**Stated goal**
Lay out every line of the records below as a Markdown table with the columns Row and Text, giving each line a row number and skipping blank lines. Leave the pictures out of the answer.

···

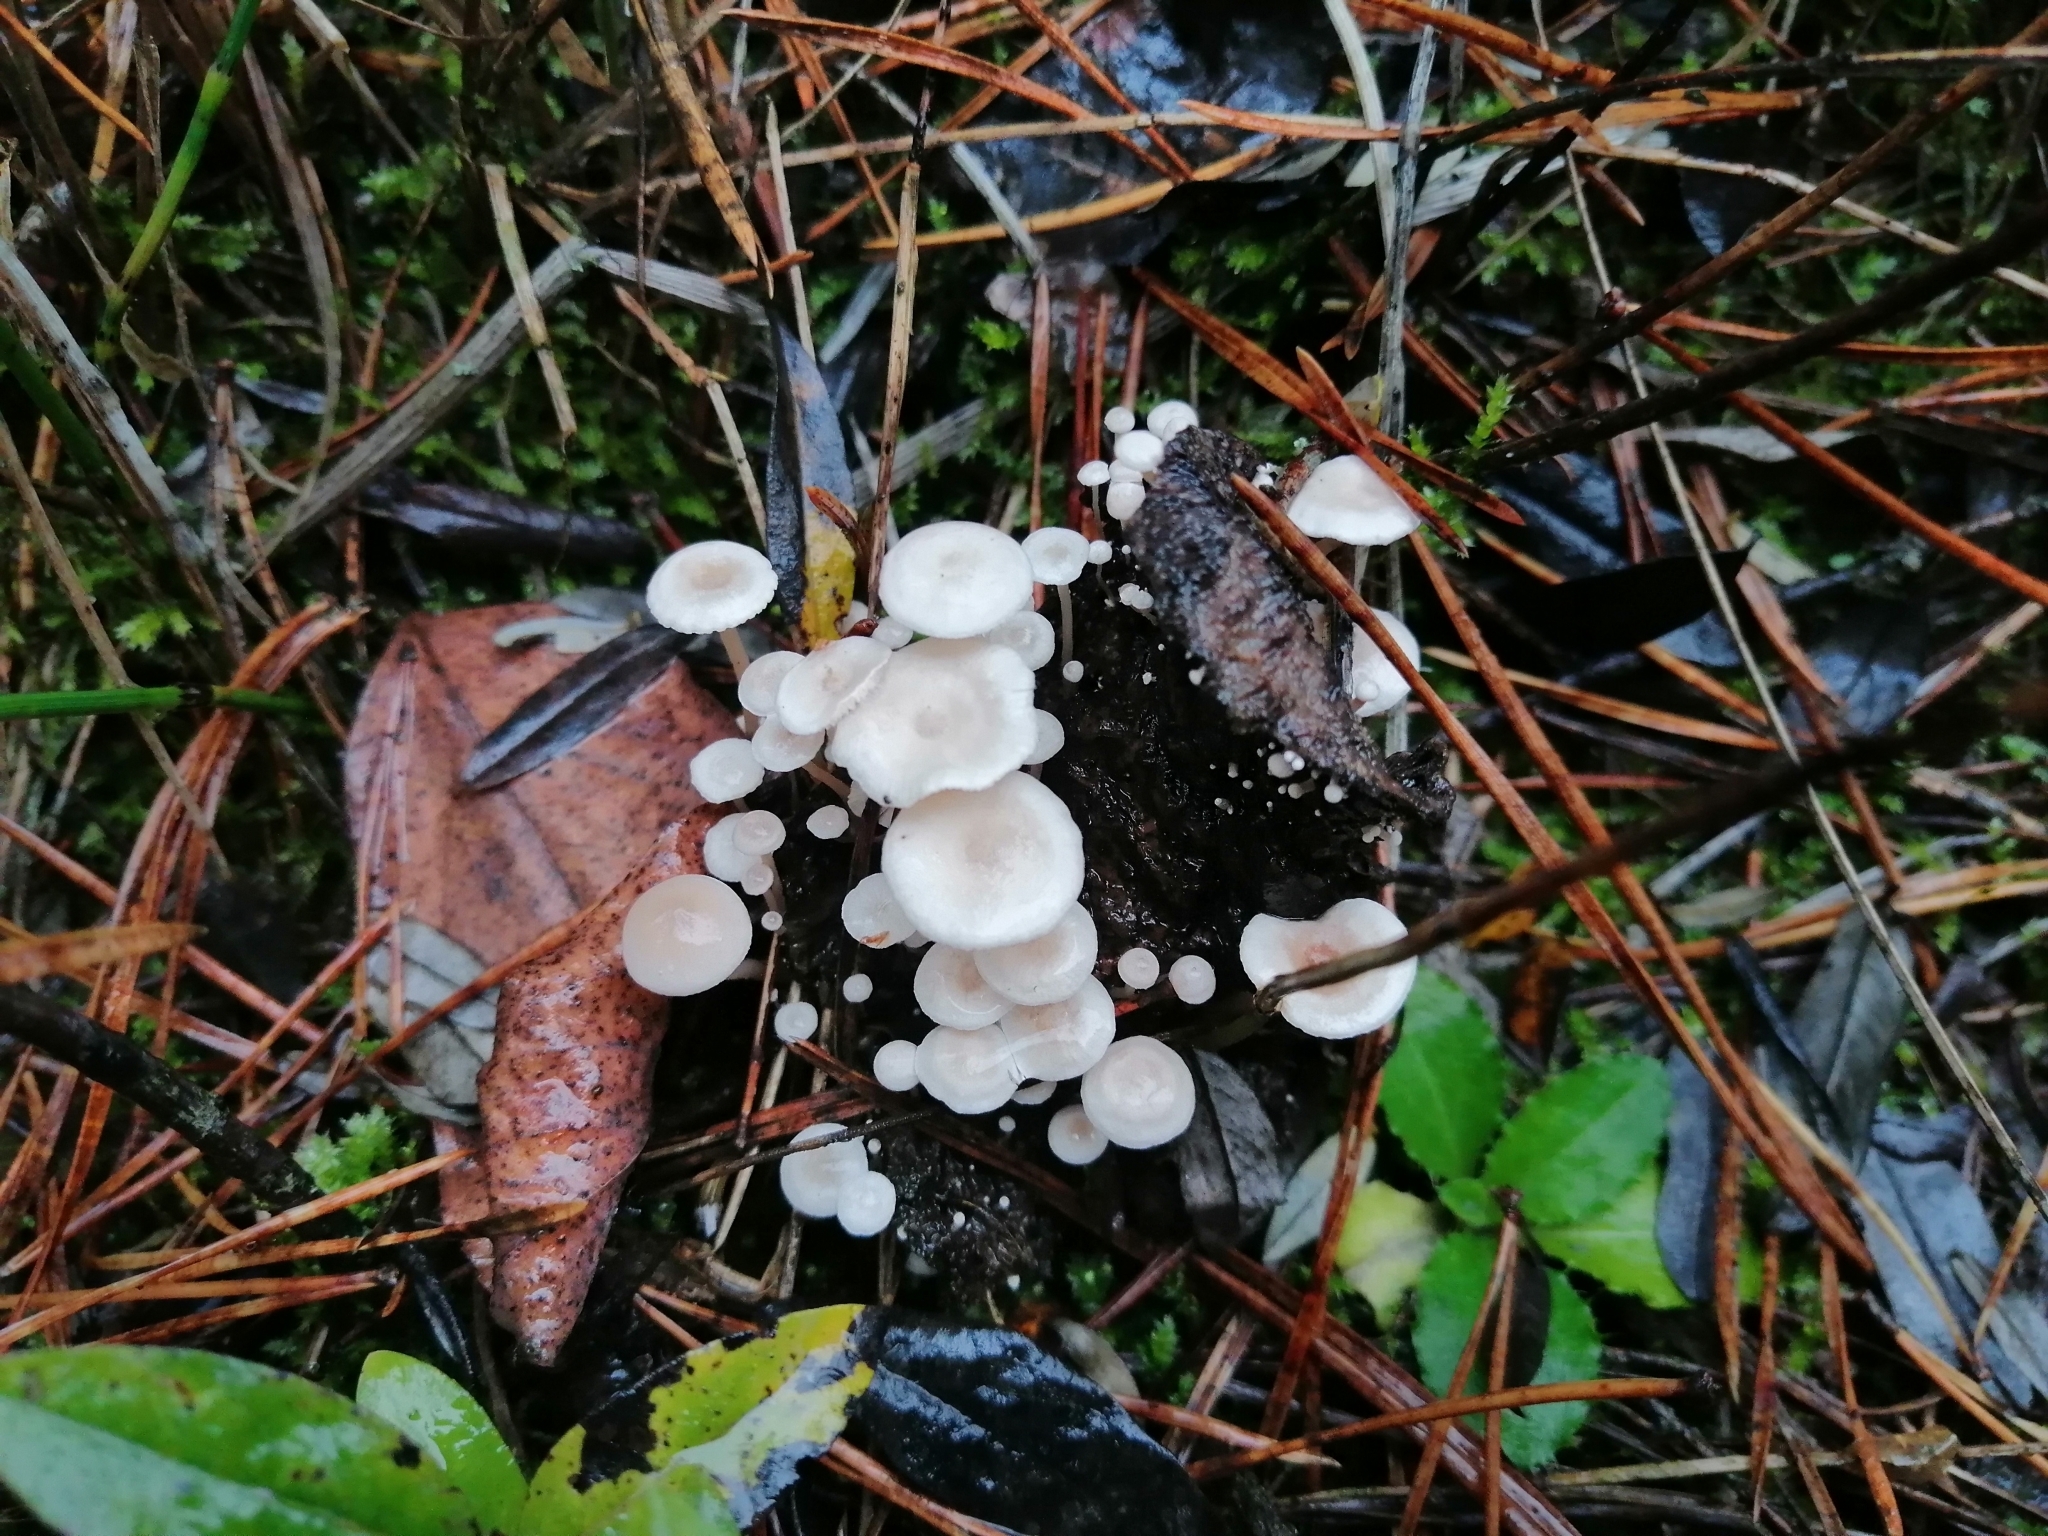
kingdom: Fungi
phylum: Basidiomycota
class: Agaricomycetes
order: Agaricales
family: Tricholomataceae
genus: Collybia
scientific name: Collybia cirrhata
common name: Piggyback shanklet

···

**The result**
| Row | Text |
|---|---|
| 1 | kingdom: Fungi |
| 2 | phylum: Basidiomycota |
| 3 | class: Agaricomycetes |
| 4 | order: Agaricales |
| 5 | family: Tricholomataceae |
| 6 | genus: Collybia |
| 7 | scientific name: Collybia cirrhata |
| 8 | common name: Piggyback shanklet |